*** Information Section Begins ***

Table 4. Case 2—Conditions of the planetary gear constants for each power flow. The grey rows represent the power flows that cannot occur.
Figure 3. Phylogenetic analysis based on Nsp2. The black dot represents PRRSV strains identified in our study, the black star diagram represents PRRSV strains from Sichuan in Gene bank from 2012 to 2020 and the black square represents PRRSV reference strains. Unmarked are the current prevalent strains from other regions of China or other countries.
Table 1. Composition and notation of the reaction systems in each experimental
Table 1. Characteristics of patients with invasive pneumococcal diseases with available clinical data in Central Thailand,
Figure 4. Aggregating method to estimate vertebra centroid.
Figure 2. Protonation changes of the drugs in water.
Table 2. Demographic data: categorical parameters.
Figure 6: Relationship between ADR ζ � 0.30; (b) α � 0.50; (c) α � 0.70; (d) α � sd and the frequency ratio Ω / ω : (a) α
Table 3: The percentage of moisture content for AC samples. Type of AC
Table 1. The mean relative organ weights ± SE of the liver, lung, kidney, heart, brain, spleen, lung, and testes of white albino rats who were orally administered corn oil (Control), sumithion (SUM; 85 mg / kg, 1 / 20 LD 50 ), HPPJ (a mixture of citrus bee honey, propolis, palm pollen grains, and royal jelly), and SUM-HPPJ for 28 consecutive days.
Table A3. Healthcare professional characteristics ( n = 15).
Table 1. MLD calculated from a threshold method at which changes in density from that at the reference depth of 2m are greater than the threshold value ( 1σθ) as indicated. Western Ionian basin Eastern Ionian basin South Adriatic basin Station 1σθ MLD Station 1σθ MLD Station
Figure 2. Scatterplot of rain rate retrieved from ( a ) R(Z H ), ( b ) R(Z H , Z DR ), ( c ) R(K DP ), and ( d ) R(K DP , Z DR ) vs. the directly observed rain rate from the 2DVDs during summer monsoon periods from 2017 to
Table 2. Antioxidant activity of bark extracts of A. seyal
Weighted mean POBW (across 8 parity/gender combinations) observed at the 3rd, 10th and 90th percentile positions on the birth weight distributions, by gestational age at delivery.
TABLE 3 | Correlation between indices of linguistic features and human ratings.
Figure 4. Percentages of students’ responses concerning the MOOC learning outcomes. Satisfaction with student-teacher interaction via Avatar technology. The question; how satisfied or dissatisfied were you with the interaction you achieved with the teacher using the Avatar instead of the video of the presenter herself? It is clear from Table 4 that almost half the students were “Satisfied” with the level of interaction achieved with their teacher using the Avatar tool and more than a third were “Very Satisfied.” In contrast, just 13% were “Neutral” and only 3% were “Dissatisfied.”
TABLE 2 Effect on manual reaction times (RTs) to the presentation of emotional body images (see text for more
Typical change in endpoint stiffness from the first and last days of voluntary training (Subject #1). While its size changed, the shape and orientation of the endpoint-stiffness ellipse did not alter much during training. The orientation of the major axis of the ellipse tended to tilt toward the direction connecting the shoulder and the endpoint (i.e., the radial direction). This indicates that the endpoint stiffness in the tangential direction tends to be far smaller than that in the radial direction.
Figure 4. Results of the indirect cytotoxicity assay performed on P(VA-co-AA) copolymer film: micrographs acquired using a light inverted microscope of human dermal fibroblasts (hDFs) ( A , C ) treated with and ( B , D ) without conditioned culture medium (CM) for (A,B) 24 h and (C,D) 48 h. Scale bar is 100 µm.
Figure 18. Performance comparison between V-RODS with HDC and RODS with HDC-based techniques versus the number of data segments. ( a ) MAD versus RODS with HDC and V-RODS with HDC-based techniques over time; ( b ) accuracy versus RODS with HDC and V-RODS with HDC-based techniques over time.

*** Information Section Ends ***

Beginning with the line above that contains "Weighted mean POBW", copy each line exactly up to and including the line that contains "TABLE 3 | Correlation", and go no further.

Weighted mean POBW (across 8 parity/gender combinations) observed at the 3rd, 10th and 90th percentile positions on the birth weight distributions, by gestational age at delivery.
TABLE 3 | Correlation between indices of linguistic features and human ratings.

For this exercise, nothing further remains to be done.